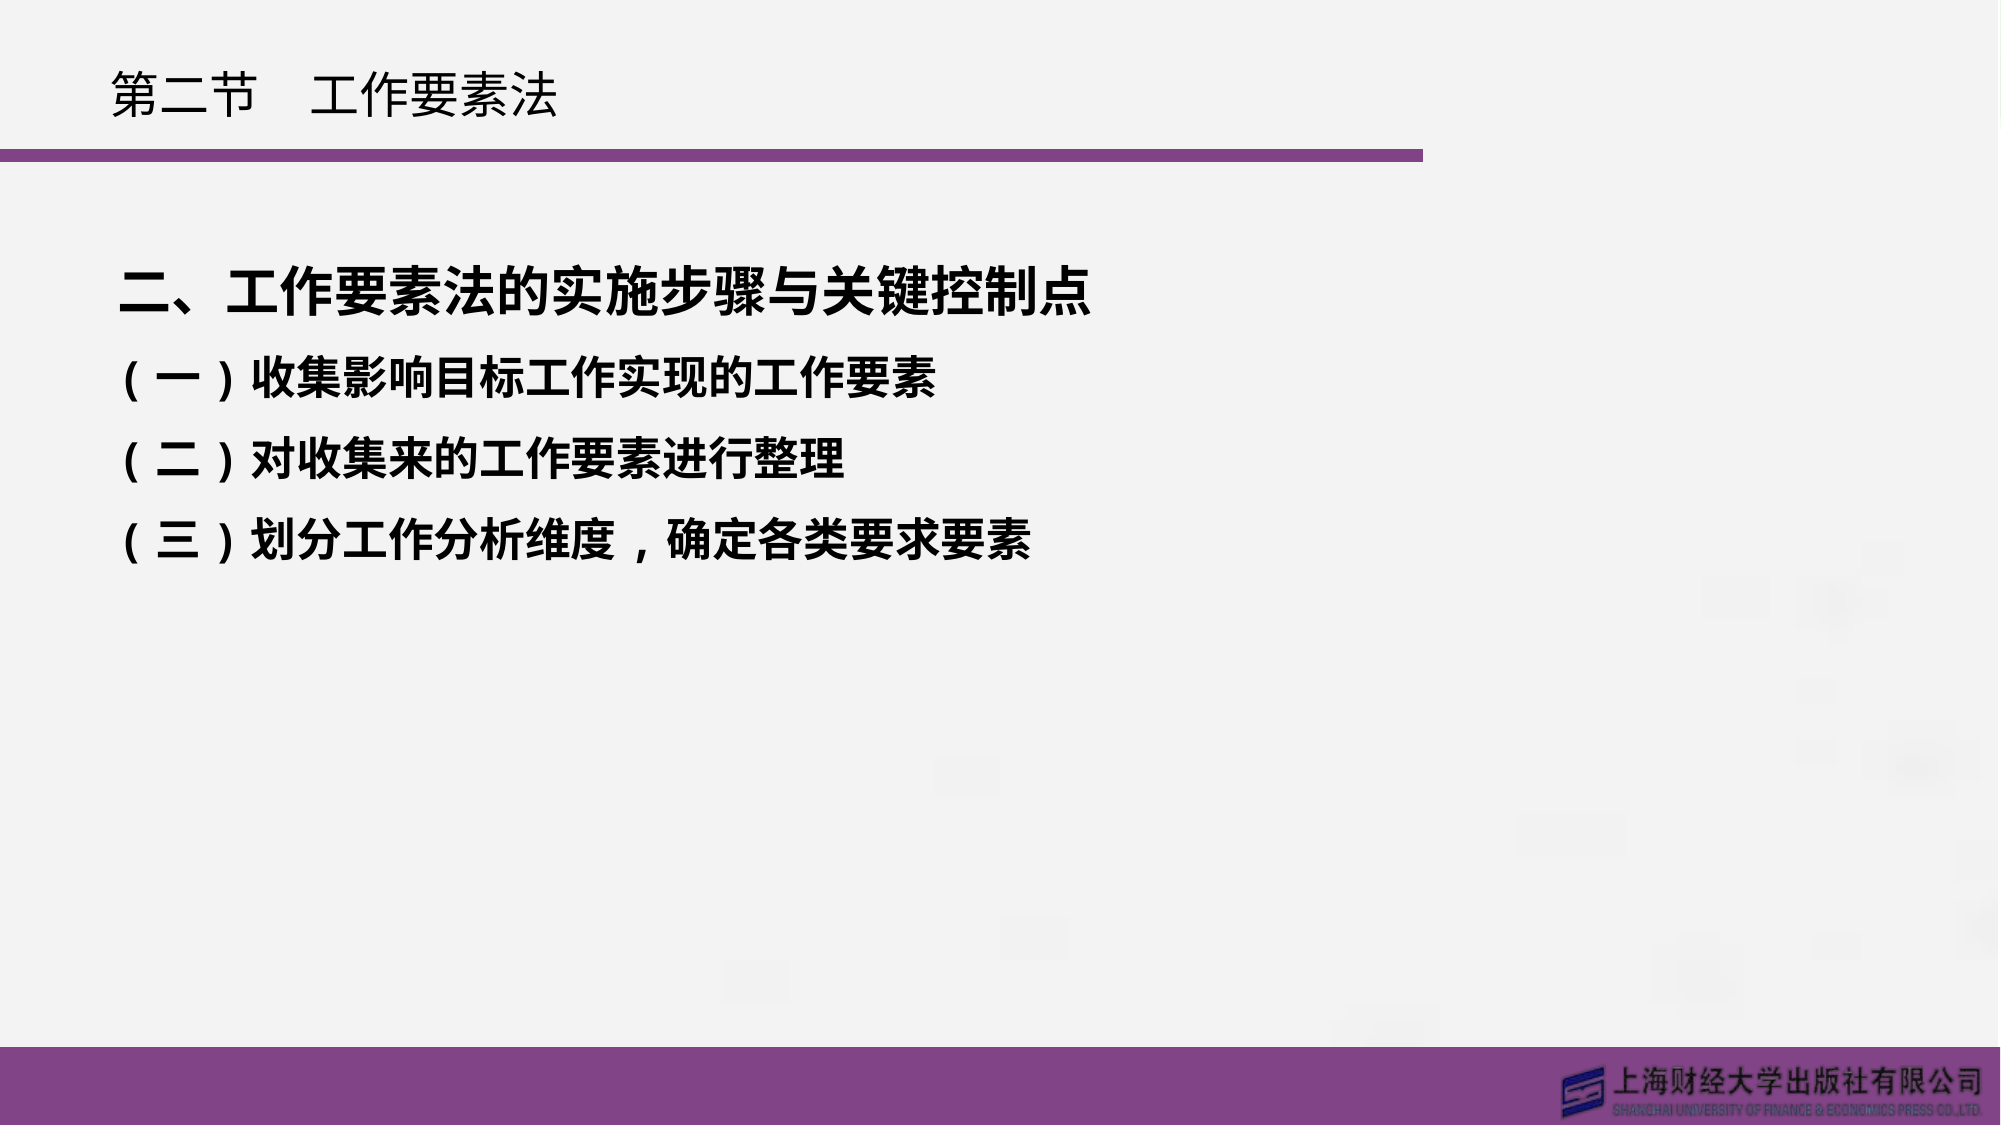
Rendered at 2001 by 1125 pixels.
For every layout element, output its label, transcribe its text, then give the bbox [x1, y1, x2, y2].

title 第二节 工作要素法 [94, 42, 1451, 146]
list 二、工作要素法的实施步骤与关键控制点 (一)收集影响目标工作实现的工作要素 (二)对收集来的工作要素进行整理 (三)划分工作分析维度,确定各类要求要素 [102, 233, 1898, 1032]
picture [0, 0, 2001, 1125]
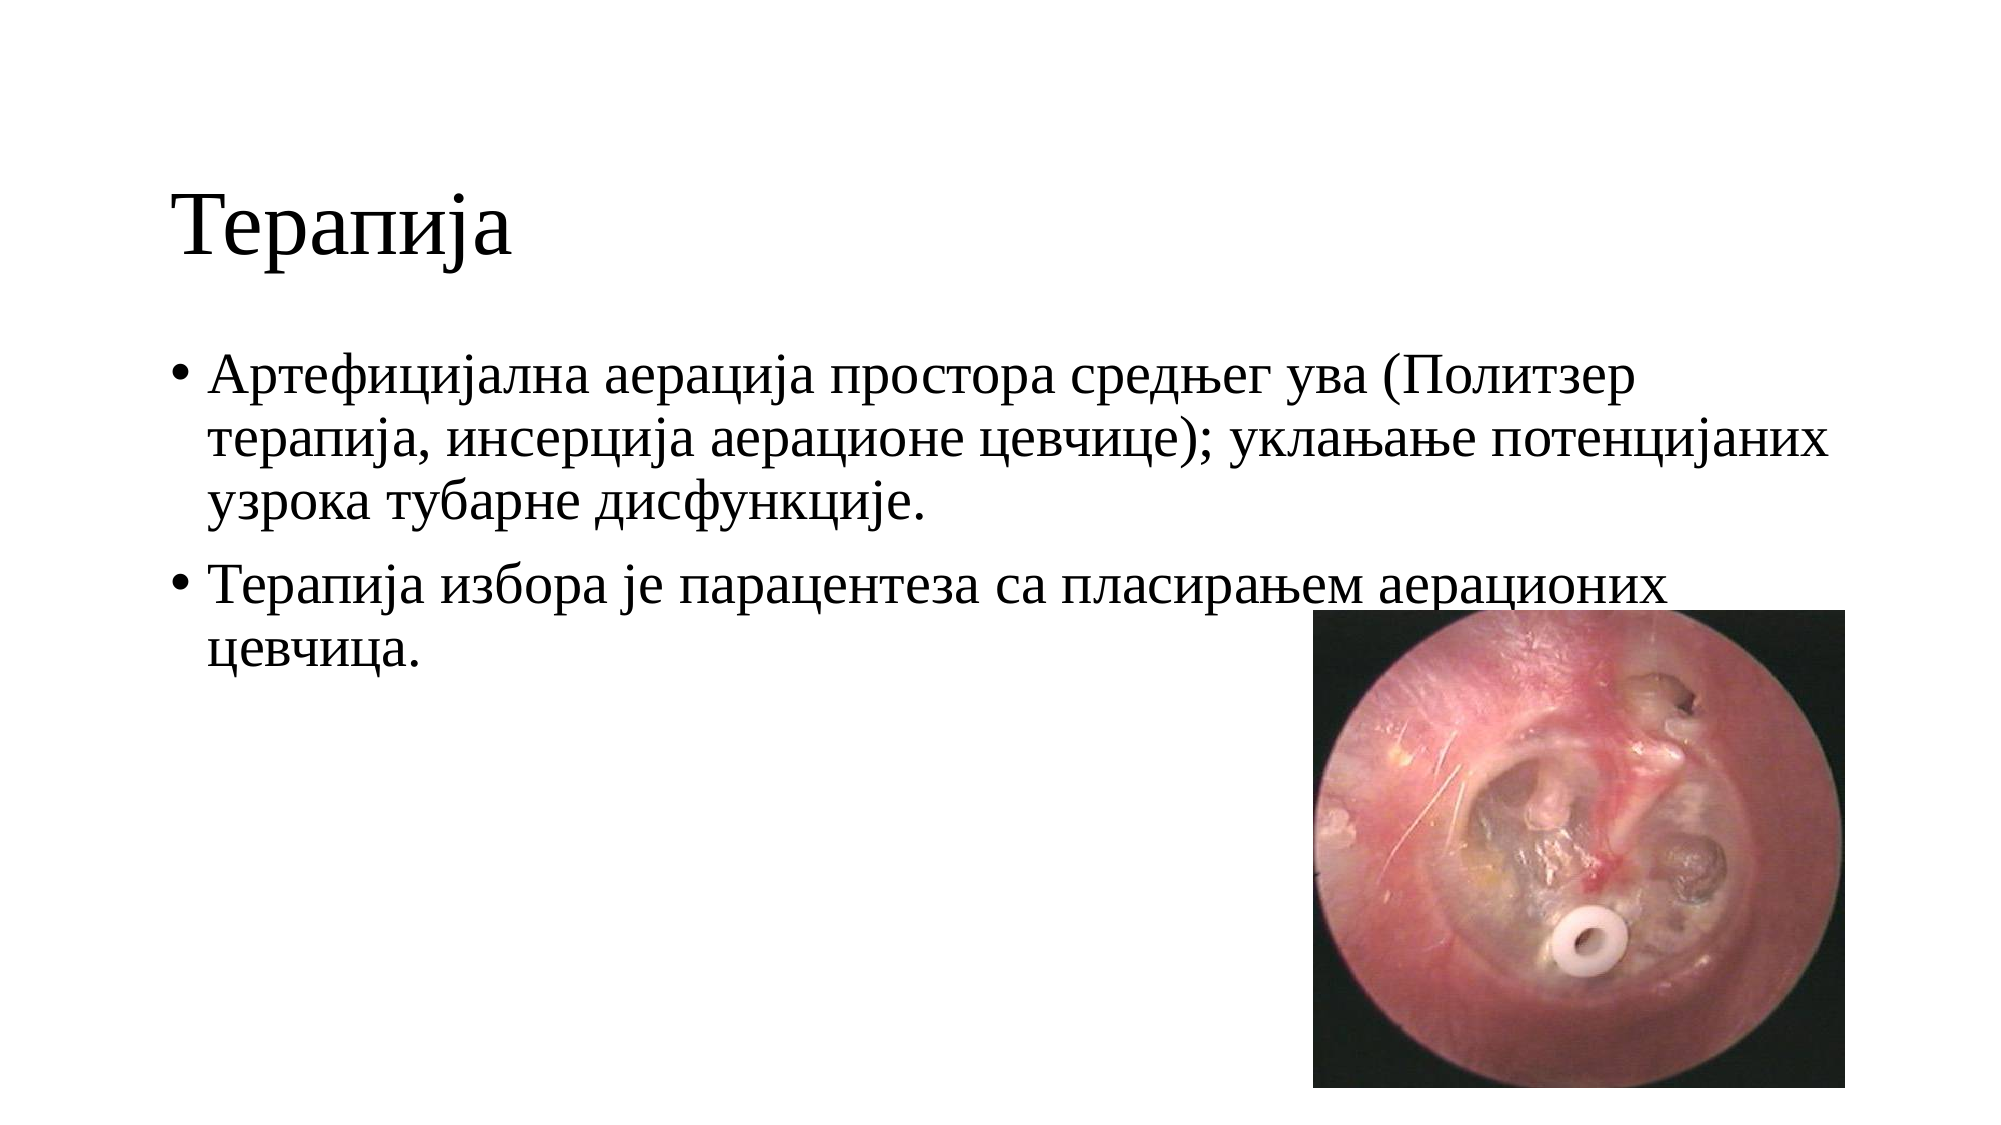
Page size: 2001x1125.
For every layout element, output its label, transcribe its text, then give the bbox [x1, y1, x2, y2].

list Терапија Артефицијална аерација простора средњег ува (Политзер терапија, инсерција аерационе цевчице); уклањање потенцијаних узрока тубарне дисфункције. Терапија избора је парацентеза са пласирањем аерационих цевчица. [155, 37, 1884, 1088]
picture [1313, 610, 1845, 1088]
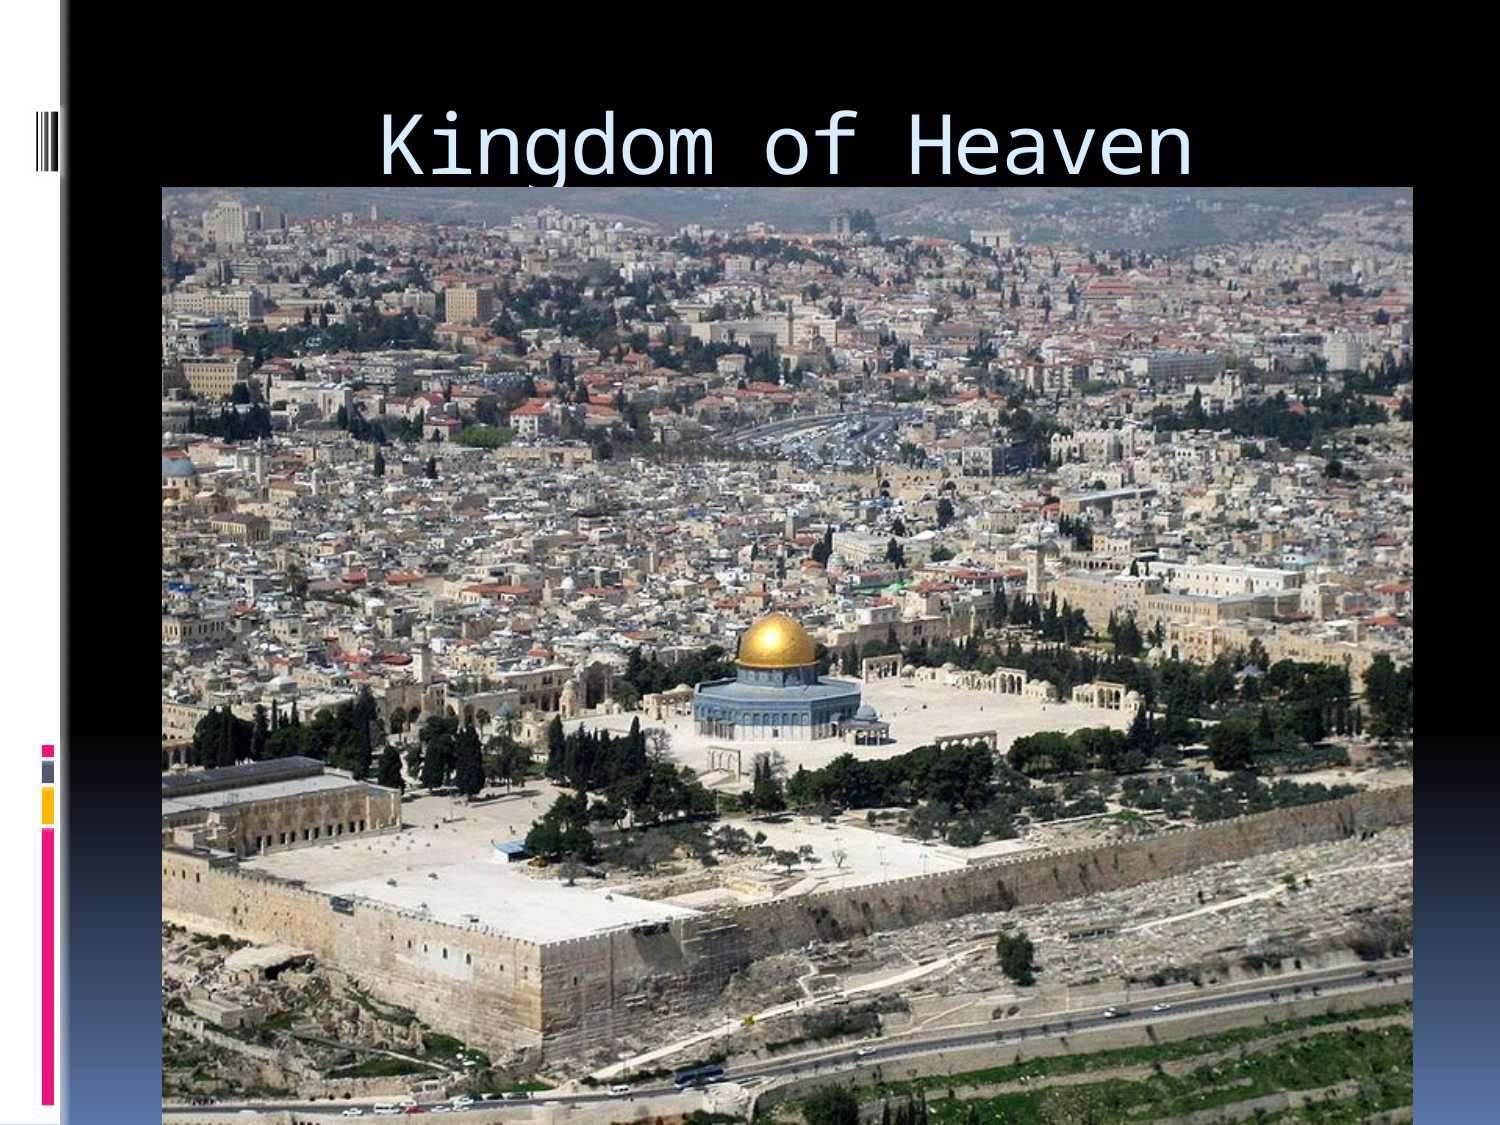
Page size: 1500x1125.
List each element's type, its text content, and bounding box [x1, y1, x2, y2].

title Kingdom of Heaven [150, 83, 1425, 234]
picture [162, 187, 1413, 1125]
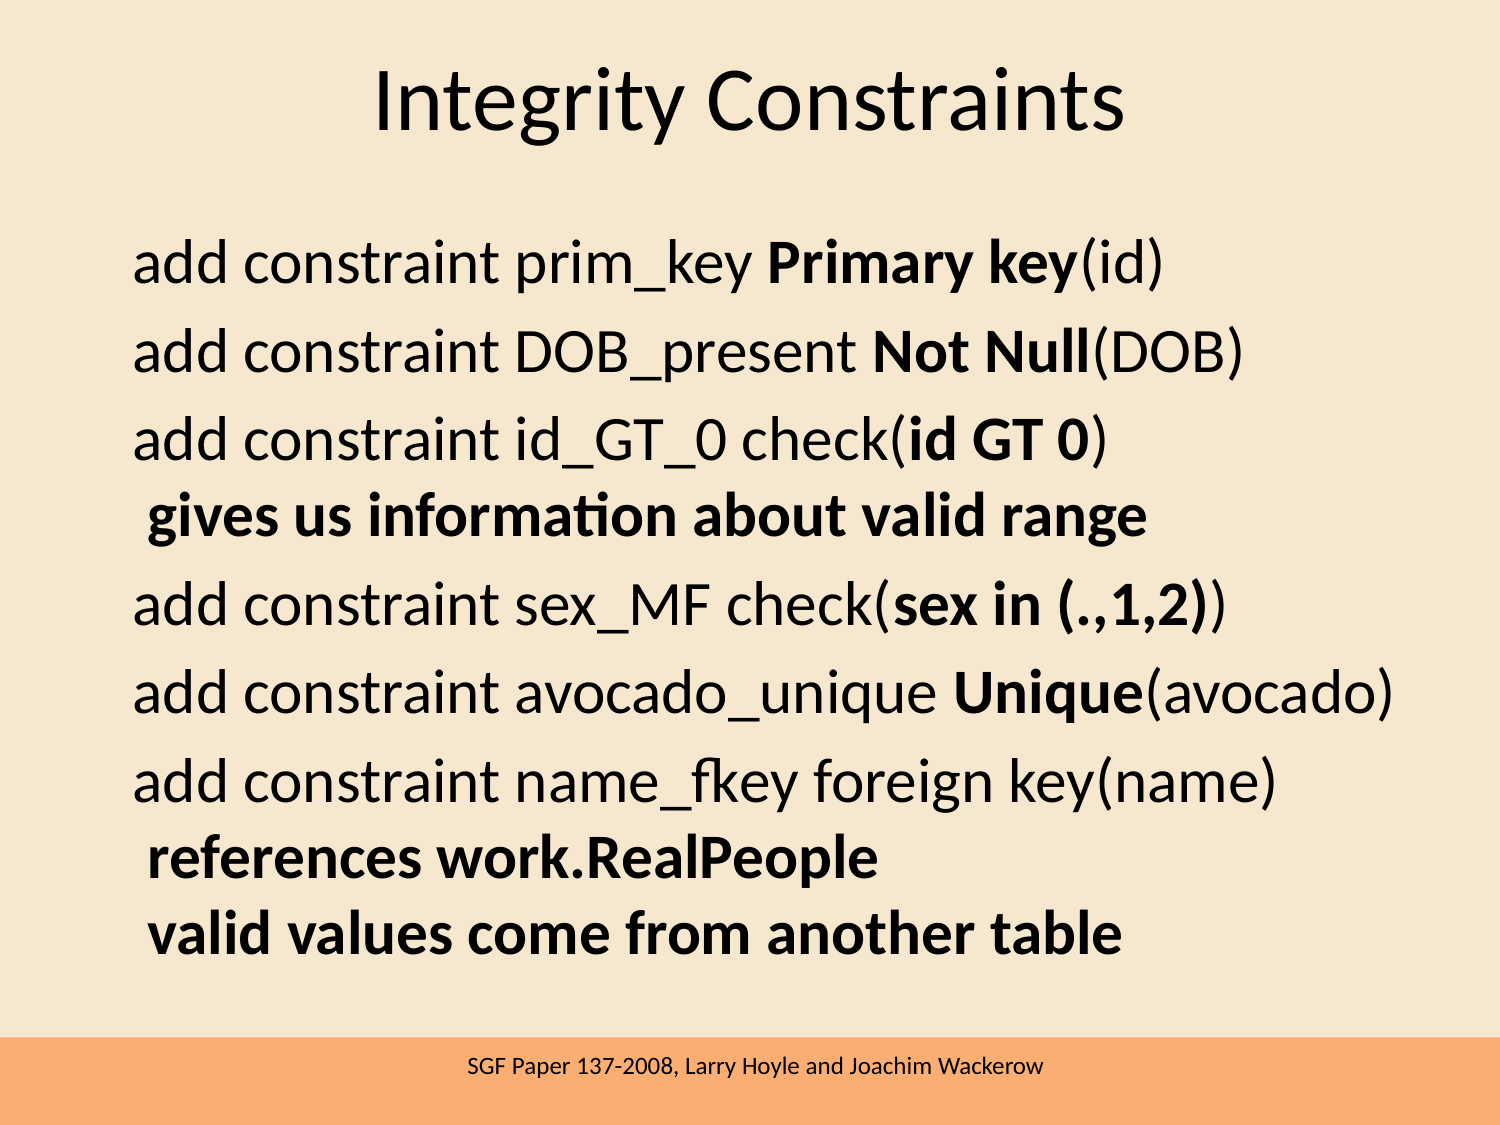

■ **ABOUT THIS TASK**
If a line in the data above contains "Page", return that line.

■ **RESPONSE**
Page size: 2001x1125.
Page size: 1500x1125.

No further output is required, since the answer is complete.